In 1911, Buick introduced a two-seat roadster based on the shortened chassis of the Model 39, following the same recipe applied on the Model 26/ Model 27.
With all its involvement in the motorsport arena, Buick tried to get more customers from those who didn’t need more seats but asked for more speed. While it couldn’t provide them bigger engines, it could offer them lighter vehicles.
The Model 38 was longer than the Model 26 built in the same era and was a mix between a sports car and a comfortable, two-seat vehicle. Some even considered it an ancestor for the GT category, even though the car didn’t have any doors or roof (yet, the roof and the windscreen were on the options list). Behind the seats, the Model 38 featured a 27-gallon (102 liters) tank. Like its four-door sibling, the 38 featured big, round headlights and a five-shape engine compartment with a distinct area for the radiator.
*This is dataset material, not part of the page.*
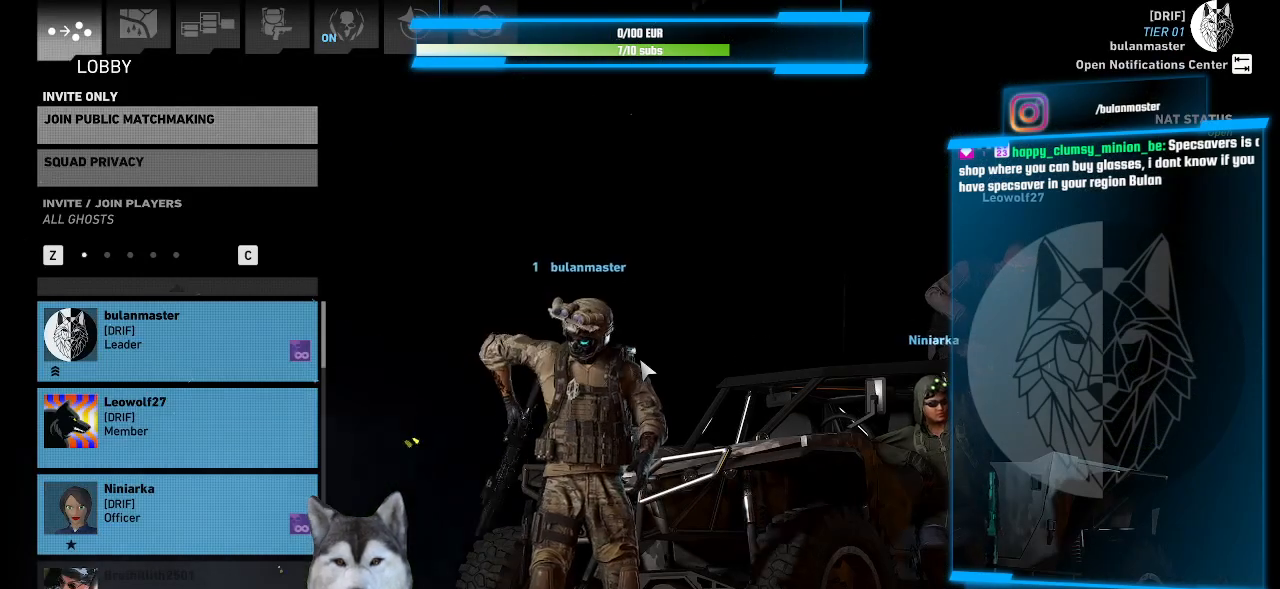
{"keys": [], "mouse": [], "events": []}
Its wooden, multi-spoke artillery-wheels featured 36x4 pneumatic tires, which made the car more comfortable on the unpaved roads.
Its two individual seats featured side bolstering to protect its occupants. Buick installed two large dials in front of the passenger, and one of them was a chronograph. An ignition-timing switch took center stage on the dash panel. It was a race-car disguised as a street vehicle, with a rear-view mirror mounted on the right side, next to the hand-brake and the gear-stick.
Under the hood, the inline-four engine provided 48 hp, sent to the rear wheels via a three-speed gearbox and a chain. Buick produced only 153 examples.